▶ **Problem to solve**: Your answer should repeat exactly the line containing "273 414 8.00" and all lines after it through the end of the material below, with no other text.
Extracted records: Begin
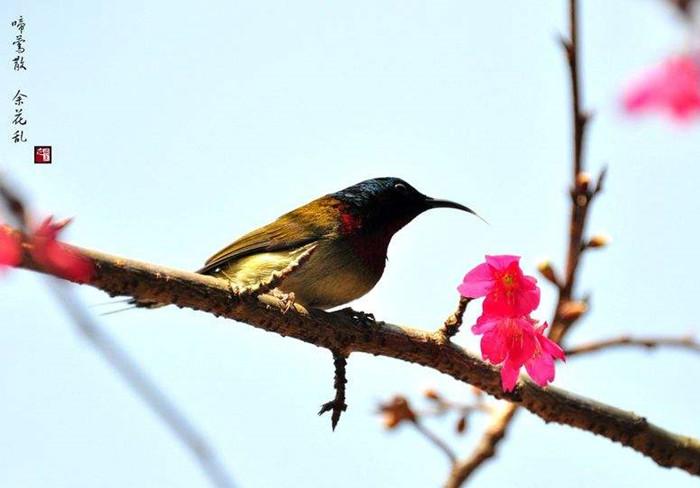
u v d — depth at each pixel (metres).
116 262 7.88
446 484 8.89
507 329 7.71
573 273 8.18
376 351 9.59
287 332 9.30
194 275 8.52
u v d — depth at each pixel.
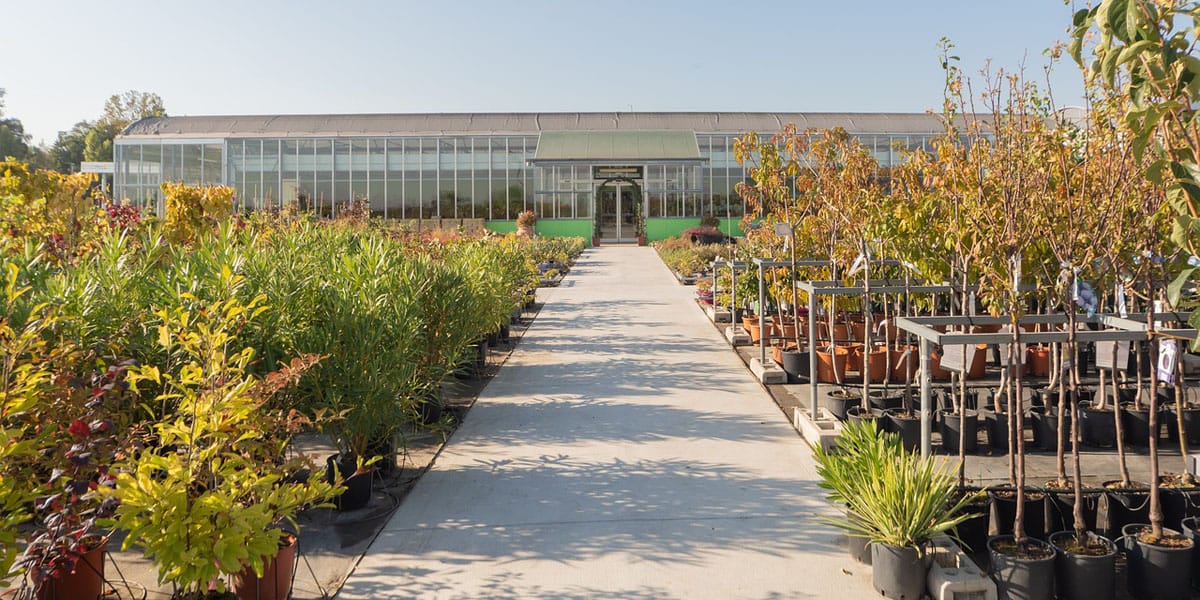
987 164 5.67
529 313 15.97
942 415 6.52
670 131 40.53
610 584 4.20
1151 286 5.20
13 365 3.70
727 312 14.58
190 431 3.54
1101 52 2.96
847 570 4.34
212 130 42.31
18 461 3.70
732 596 4.06
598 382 9.45
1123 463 4.81
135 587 4.21
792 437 6.97
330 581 4.30
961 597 3.90
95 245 8.70
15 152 63.22
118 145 38.09
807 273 10.64
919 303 9.58
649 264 28.48
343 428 5.41
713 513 5.18
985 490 4.69
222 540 3.35
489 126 45.50
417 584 4.23
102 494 3.23
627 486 5.73
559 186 39.28
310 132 43.28
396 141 39.12
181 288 5.11
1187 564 3.97
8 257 5.88
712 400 8.45
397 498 5.54
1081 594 3.94
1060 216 5.29
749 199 11.47
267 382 4.00
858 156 9.23
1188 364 9.37
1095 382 9.02
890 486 4.09
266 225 12.06
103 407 4.07
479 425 7.53
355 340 5.46
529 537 4.84
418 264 7.48
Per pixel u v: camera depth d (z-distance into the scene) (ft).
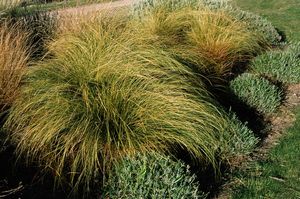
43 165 14.80
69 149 14.70
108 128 14.29
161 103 14.89
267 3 40.63
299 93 21.84
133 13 26.68
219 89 20.16
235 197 14.01
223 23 25.21
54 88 15.23
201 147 15.19
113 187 13.26
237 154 15.97
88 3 23.68
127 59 15.85
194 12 24.90
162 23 24.06
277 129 18.38
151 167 13.17
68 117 14.65
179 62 17.85
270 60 23.54
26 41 19.80
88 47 16.87
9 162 15.19
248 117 19.25
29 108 15.72
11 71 17.34
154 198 12.53
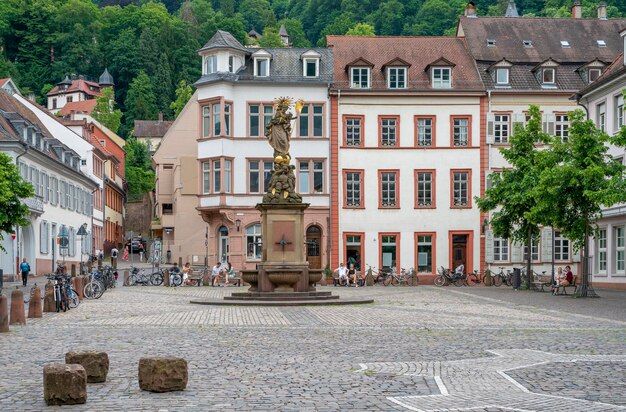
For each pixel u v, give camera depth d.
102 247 88.44
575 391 12.04
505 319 25.52
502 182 46.69
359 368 14.36
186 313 27.89
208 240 59.38
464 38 63.28
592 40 63.38
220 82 57.78
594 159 37.78
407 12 135.00
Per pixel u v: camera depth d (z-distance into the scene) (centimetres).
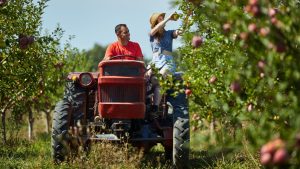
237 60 857
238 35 825
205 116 1201
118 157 1558
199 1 884
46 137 2911
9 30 1602
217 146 832
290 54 772
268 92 910
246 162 1571
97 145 1577
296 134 644
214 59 1219
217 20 837
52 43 1762
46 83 1673
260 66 795
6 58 1577
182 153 1573
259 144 755
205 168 1638
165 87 1255
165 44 1711
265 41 752
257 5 750
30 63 1652
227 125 1063
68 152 1644
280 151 614
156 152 2106
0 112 2323
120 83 1584
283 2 880
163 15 1742
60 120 1658
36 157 1958
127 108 1580
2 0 1305
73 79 1662
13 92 1753
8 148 2175
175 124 1598
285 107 827
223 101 1016
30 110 2927
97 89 1670
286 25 760
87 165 1539
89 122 1688
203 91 1216
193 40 968
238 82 874
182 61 1320
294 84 823
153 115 1662
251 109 940
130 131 1650
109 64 1602
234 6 827
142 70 1605
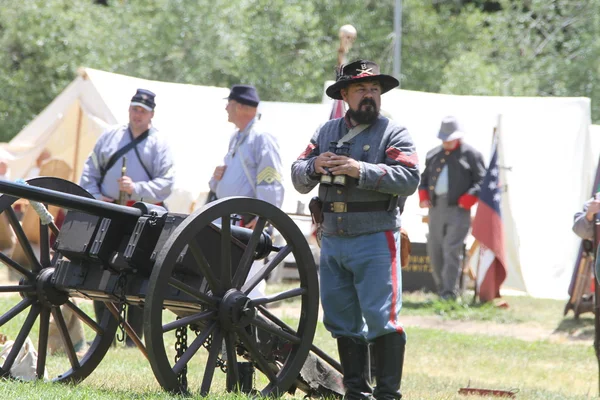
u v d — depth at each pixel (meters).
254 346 15.51
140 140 25.14
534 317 37.03
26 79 81.38
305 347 16.06
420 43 87.75
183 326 14.73
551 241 44.66
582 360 28.73
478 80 83.25
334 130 16.23
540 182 44.97
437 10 99.00
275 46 83.31
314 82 82.88
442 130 37.72
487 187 39.16
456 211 37.72
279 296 15.67
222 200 14.73
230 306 15.01
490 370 26.31
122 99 45.16
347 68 15.87
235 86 24.05
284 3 84.62
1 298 31.86
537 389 22.48
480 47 89.75
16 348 16.61
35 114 82.69
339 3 86.31
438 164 37.91
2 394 14.00
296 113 46.72
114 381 18.06
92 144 45.06
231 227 15.89
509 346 30.44
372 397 16.06
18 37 82.06
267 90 82.19
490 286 38.75
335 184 15.45
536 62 88.62
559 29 90.25
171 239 14.20
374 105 15.77
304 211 39.91
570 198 44.88
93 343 17.45
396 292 15.56
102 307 23.28
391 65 85.75
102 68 81.19
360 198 15.56
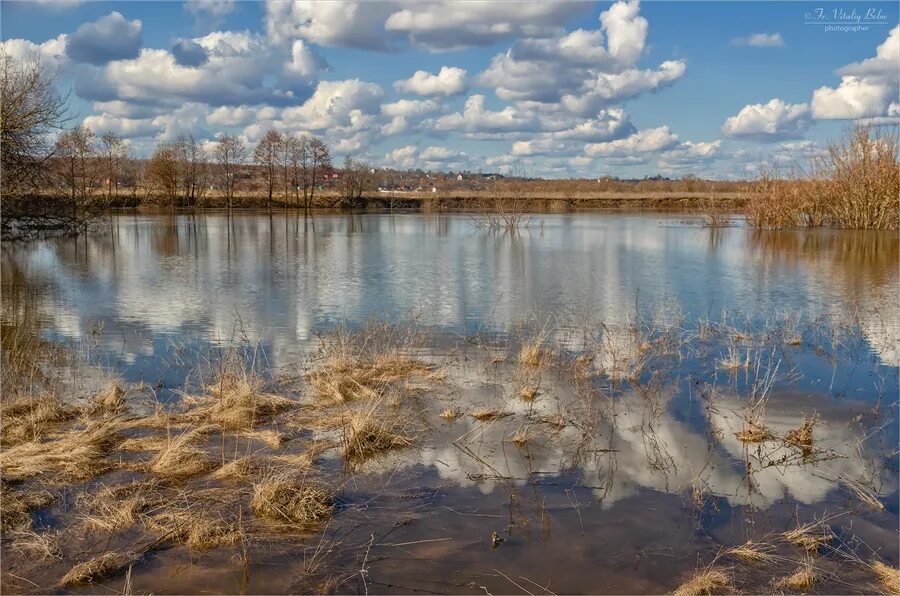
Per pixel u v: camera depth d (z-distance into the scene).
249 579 4.78
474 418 8.00
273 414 8.00
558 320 13.59
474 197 73.94
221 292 17.17
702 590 4.64
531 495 6.07
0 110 26.27
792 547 5.24
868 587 4.73
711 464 6.73
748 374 9.82
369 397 8.62
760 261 23.73
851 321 13.30
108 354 10.85
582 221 50.72
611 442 7.29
Extracted records: End
▶ **Answer to this task**:
273 414 8.00
558 320 13.59
474 197 73.94
221 292 17.17
702 590 4.64
531 495 6.07
0 110 26.27
792 547 5.24
868 587 4.73
711 464 6.73
748 374 9.82
369 397 8.62
760 261 23.73
851 321 13.30
108 354 10.85
582 221 50.72
611 442 7.29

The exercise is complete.